So, this weekend, I have been a good little trooper: in spite of a busy schedule (errands to run, plus Sunday spent celebrating the BF’s PhD), I managed to finish the edits on Servant of the Underworld and to send off a synopsis to my agent for Foreign Ghosts. Now I get to angst on my cover (not that I need to worry overmuch, judging from the awesome one AR unveiled for fellow author Lavie Tidhar). Also working on Author’s Notes to go into the book–still waiting to hear on how long those are allowed to run…
I have also been reading Alastair Reynolds’ Revelation Space (very good so far), and it’s set me thinking a bit about what keeps me reading.
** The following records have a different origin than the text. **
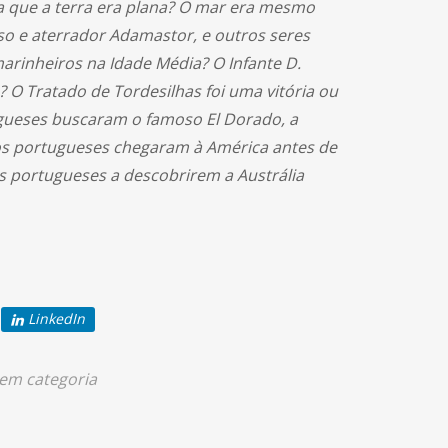
 que a terra era plana? O mar era mesmo
 e aterrador Adamastor, e outros seres
rinheiros na Idade Média? O Infante D.
 O Tratado de Tordesilhas foi uma vitória ou
gueses buscaram o famoso El Dorado, a
ros portugueses chegaram à América antes de
 portugueses a descobrirem a Austrália
LinkedIn
em categoria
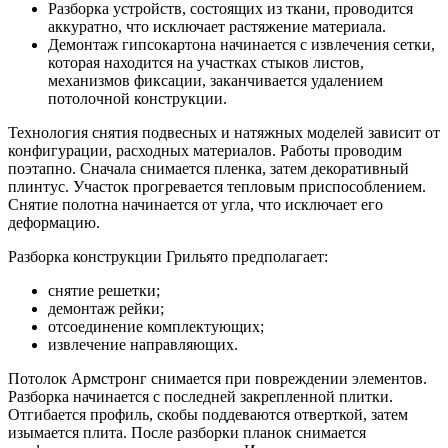
Разборка устройств, состоящих из ткани, проводится
аккуратно, что исключает растяжение материала.
Демонтаж гипсокартона начинается с извлечения сетки,
которая находится на участках стыков листов,
механизмов фиксации, заканчивается удалением
потолочной конструкции.
Технология снятия подвесных и натяжных моделей зависит от
конфигурации, расходных материалов. Работы проводим
поэтапно. Сначала снимается пленка, затем декоративный
плинтус. Участок прогревается тепловым приспособлением.
Снятие полотна начинается от угла, что исключает его
деформацию.
Разборка конструкции Грильято предполагает:
снятие решетки;
демонтаж рейки;
отсоединение комплектующих;
извлечение направляющих.
Потолок Армстронг снимается при повреждении элементов.
Разборка начинается с последней закрепленной плитки.
Отгибается профиль, скобы поддеваются отверткой, затем
изымается плита. После разборки планок снимается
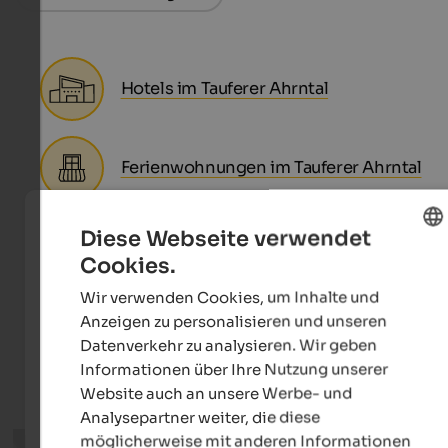
Hotels im Tauferer Ahrntal
Ferienwohnungen im Tauferer Ahrntal
Diese Webseite verwendet
Cookies.
ENGLISH
Ausgewählte Unterkünfte
im Tauferer
Wir verwenden Cookies, um Inhalte und
Ahrntal
GERMAN
Anzeigen zu personalisieren und unseren
Datenverkehr zu analysieren. Wir geben
Informationen über Ihre Nutzung unserer
Genuss
Wellness
Wandern & Bergsport
Website auch an unsere Werbe- und
Analysepartner weiter, die diese
möglicherweise mit anderen Informationen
Both the Reynolds novels I have read so far rely on the same way of maintaining suspense: you don’t know exactly what’s going on, through a combination of characters not revealing the secrets of their past, of characters having forgotten them (something that happens pretty easily in a universe where you can reconfigure memory at the snap of a finger), and of characters being plain ignorant of the implications of what they’re running into.
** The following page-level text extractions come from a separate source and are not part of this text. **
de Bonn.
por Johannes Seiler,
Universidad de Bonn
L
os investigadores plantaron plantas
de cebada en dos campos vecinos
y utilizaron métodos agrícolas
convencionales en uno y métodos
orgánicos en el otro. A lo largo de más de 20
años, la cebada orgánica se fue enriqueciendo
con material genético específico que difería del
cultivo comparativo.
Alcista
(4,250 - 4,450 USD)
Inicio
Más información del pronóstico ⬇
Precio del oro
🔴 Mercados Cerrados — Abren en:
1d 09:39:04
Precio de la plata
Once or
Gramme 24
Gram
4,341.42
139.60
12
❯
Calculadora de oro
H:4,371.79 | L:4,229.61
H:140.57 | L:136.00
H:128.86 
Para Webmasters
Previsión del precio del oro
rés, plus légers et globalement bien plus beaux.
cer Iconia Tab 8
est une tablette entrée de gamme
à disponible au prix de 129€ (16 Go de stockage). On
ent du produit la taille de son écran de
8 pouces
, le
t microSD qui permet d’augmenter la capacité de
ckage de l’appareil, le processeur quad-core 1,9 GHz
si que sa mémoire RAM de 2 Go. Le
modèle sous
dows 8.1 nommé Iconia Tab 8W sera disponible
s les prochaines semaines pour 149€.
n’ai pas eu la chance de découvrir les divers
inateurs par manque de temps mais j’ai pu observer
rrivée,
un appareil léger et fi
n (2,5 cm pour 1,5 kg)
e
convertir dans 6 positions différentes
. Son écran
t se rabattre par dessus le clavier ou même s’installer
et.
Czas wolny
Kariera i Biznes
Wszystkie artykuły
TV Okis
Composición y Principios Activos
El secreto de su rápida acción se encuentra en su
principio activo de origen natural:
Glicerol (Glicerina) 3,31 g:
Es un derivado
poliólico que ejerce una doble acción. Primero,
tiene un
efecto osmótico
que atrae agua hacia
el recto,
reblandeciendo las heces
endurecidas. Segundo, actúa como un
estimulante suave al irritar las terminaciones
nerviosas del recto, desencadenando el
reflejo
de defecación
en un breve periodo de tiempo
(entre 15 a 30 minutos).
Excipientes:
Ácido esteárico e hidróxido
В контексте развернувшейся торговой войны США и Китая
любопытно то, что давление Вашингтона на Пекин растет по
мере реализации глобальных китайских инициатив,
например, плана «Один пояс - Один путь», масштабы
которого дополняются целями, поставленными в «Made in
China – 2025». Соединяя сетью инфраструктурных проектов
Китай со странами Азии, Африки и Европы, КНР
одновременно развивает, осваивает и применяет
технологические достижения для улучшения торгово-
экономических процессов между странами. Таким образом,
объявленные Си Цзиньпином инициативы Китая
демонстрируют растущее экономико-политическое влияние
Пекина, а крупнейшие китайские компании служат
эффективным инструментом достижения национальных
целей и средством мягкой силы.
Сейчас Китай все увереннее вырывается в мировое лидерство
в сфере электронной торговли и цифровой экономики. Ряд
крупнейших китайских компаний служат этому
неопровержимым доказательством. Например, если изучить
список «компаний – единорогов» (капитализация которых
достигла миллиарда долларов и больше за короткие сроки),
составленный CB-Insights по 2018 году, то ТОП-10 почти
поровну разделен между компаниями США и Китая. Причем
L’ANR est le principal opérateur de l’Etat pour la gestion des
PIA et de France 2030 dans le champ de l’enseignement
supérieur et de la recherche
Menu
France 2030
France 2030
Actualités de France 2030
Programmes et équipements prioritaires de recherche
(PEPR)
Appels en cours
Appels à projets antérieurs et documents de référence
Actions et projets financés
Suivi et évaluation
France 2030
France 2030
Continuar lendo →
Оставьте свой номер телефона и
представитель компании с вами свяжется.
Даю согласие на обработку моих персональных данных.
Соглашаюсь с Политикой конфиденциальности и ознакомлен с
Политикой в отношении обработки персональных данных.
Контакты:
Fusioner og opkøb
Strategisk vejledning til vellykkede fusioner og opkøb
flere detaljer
Some readers might find this dishonest (especially the bit where you’re not told about things characters know), but for me, it works pretty darn well. It keeps me turning the pages, and at a much faster clip than usual–I’m already halfway through the book, having started it yesterday.
It’s a very peculiar way of maintaining suspense: not through the characters or through the conflicts of the plot, but rather through gradually working out what’s at the story’s core.
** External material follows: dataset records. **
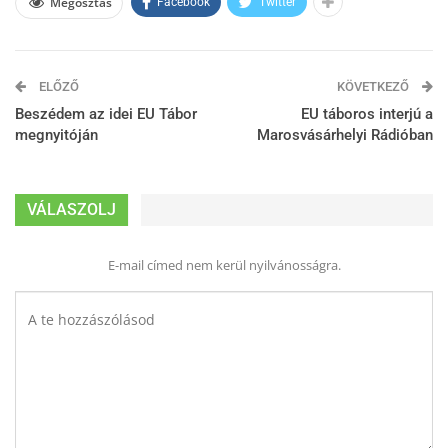
Megosztás
Facebook
Twitter
ELŐZŐ
KÖVETKEZŐ
Beszédem az idei EU Tábor
EU táboros interjú a
megnyitóján
Marosvásárhelyi Rádióban
VÁLASZOLJ
E-mail címed nem kerül nyilvánosságra.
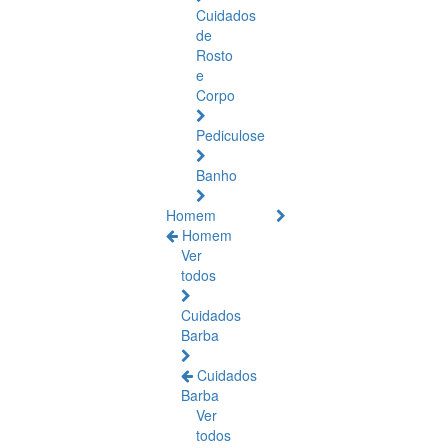
Cuidados
de
Rosto
e
Corpo
Pediculose
Banho
Homem
Homem
Ver
todos
Cuidados
Barba
Cuidados
Barba
Ver
todos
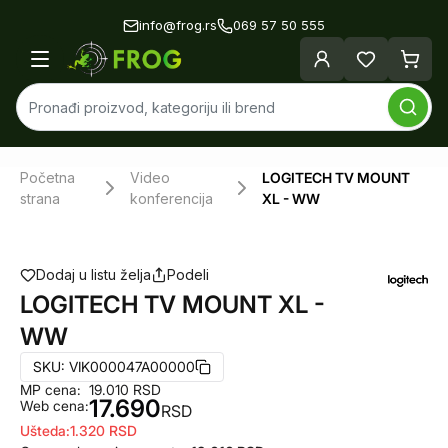
info@frog.rs
069 57 50 555
Početna
Video
LOGITECH TV MOUNT
strana
konferencija
XL - WW
Dodaj u listu želja
Podeli
LOGITECH TV MOUNT XL -
WW
SKU:
VIK000047A00000
MP cena:
19.010
RSD
17.690
Web cena:
RSD
Ušteda:
1.320
RSD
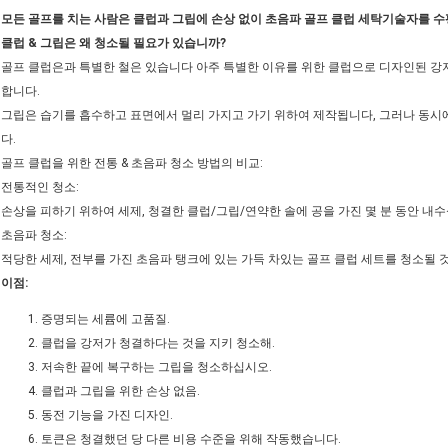
모든 골프를 치는 사람은 클럽과 그립에 손상 없이 초음파 골프 클럽 세탁기술자를 
클럽 & 그립은 왜 청소될 필요가 있습니까?
골프 클럽은과 특별한 철은 있습니다 아주 특별한 이유를 위한 클럽으로 디자인된 강저
합니다.
그립은 습기를 흡수하고 표면에서 멀리 가지고 가기 위하여 제작됩니다, 그러나 동시에 
다.
골프 클럽을 위한 전통 & 초음파 청소 방법의 비교:
전통적인 청소:
손상을 피하기 위하여 세제, 청결한 클럽/그립/연약한 솔에 공을 가진 몇 분 동안 내
초음파 청소:
적당한 세제, 전부를 가진 초음파 탱크에 있는 가득 차있는 골프 클럽 세트를 청소될 것입
이점:
증명되는 세륨에 고품질.
클럽을 강저가 청결하다는 것을 지키 청소해.
저속한 끝에 복구하는 그립을 청소하십시오.
클럽과 그립을 위한 손상 없음.
동전 기능을 가진 디자인.
토큰은 청결했던 당 다른 비용 수준을 위해 작동했습니다.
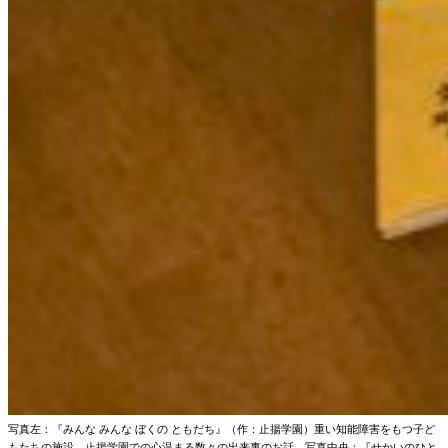
写真左：『みんな みんな ぼくの ともだち』（作：止揚学園）重い知能障害をもつ子ど
もたちの施設、
止揚学園での心温まる数々の出来事のお話。写真中央：『せかいのひと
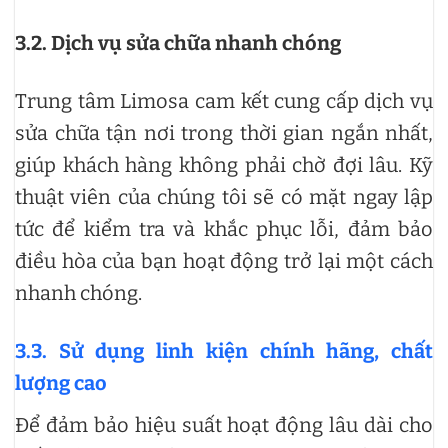
3.2. Dịch vụ sửa chữa nhanh chóng
Trung tâm Limosa cam kết cung cấp dịch vụ
sửa chữa tận nơi trong thời gian ngắn nhất,
giúp khách hàng không phải chờ đợi lâu. Kỹ
thuật viên của chúng tôi sẽ có mặt ngay lập
tức để kiểm tra và khắc phục lỗi, đảm bảo
điều hòa của bạn hoạt động trở lại một cách
nhanh chóng.
3.3. Sử dụng linh kiện chính hãng, chất
lượng cao
Để đảm bảo hiệu suất hoạt động lâu dài cho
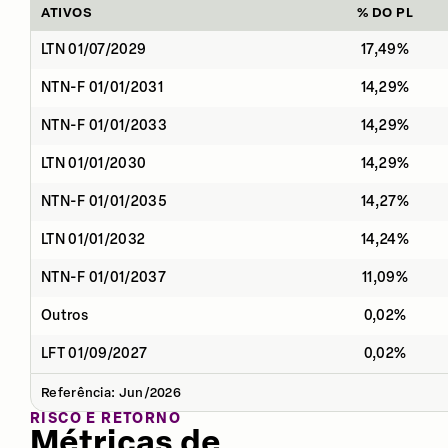
ATIVOS
% DO PL
LTN 01/07/2029
17,49%
NTN-F 01/01/2031
14,29%
NTN-F 01/01/2033
14,29%
LTN 01/01/2030
14,29%
NTN-F 01/01/2035
14,27%
LTN 01/01/2032
14,24%
NTN-F 01/01/2037
11,09%
Outros
0,02%
LFT 01/09/2027
0,02%
Referência: Jun/2026
RISCO E RETORNO
Métricas de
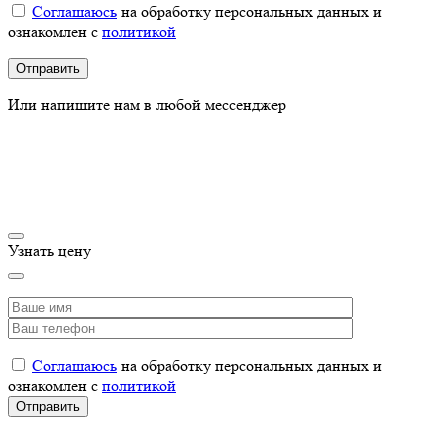
Соглашаюсь
на обработку персональных данных и
ознакомлен с
политикой
Или напишите нам в любой мессенджер
Узнать цену
Соглашаюсь
на обработку персональных данных и
ознакомлен с
политикой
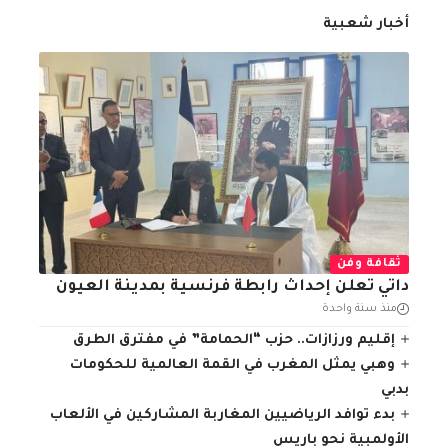
أخبار شعبية
ثقافة وفن
داتي تعلن إحداث رابطة فرنسية بمدينة العيون
منذ سنة واحدة
إقليم ورزازات.. حزب “الحمامة” في مفترق الطرق
وهبي يمثل المغرب في القمة العالمية للحكومات
بدبي
بدء توافد الرياضيين المغاربة المشاركين في الألعاب
الأولمبية نحو باريس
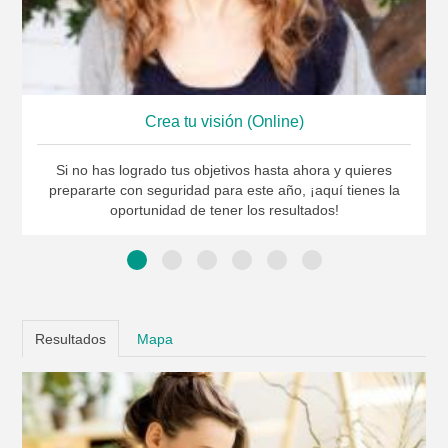
Crea tu visión (Online)
Si no has logrado tus objetivos hasta ahora y quieres
prepararte con seguridad para este año, ¡aquí tienes la
oportunidad de tener los resultados!
Resultados
Mapa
It’s also a very SFnal one. This is just an extension of what we do when we ease ourselves into a new universe: we read the story, soaking up information as we go and figuring out the rules of the world on our own, rather than have everything handed to us in an exposition-glut. Except that here, the rules don’t stop at the quarter mark, but go on to encompass the whole story: the story effectively ends when you’ve seen all that underpins the universe in question, explained all the niggling details that didn’t seem to make sense in the beginning.
It’s also an extension of mysteries. When you think about it, the plot of a mystery (I’m thinking old-fashioned ones, not the thrillers that rely on knowing whether the serial killer is going to get the detective before he can be unmaked) also follows that same kind of logic: the story events only make sense once the detective (and by extension, the reader for whom the detective is a proxy) figures out exactly what was going on: who killed the victim, why so-and-so is lying, why extra murders are being committed, why so-and-so has been acting weirdly in the days before the murder… In cases like Revelation Space, you’re effectively removing the proxy: you, as the reader, are the one gradually piecing the bits and pieces of disparate information and working out what the heck is going on.
And, finally, and that’s probably the reason why it works so well: it’s an extension of scientific reasoning. You notice such-and-such a weird phenomenon, and you have very little idea of why you’re seeing it. As your research goes on and you gather more knowledge, though, you gain a better understanding of why it’s acting that way–until you finally reach the point where you can amend the existing laws or apply them to include your new phenomenon. (at least, that’s the ideal. I wish things would work out that way in real life. They do tend to be messier, at least in applied computer science). It’s a typical scientist/engineer paradigm: you want to get at the heart of why things are working that way–in the case of the story, you want to know why everyone is reacting that way, and why things turned out this way.
As I said: not for everyone. But as far as I’m concerned, it’s a far more effective way of driving the narration than just conflicts (I’ve never been a big fan of conflicts, unless they’re between two sets of characters I care equally about).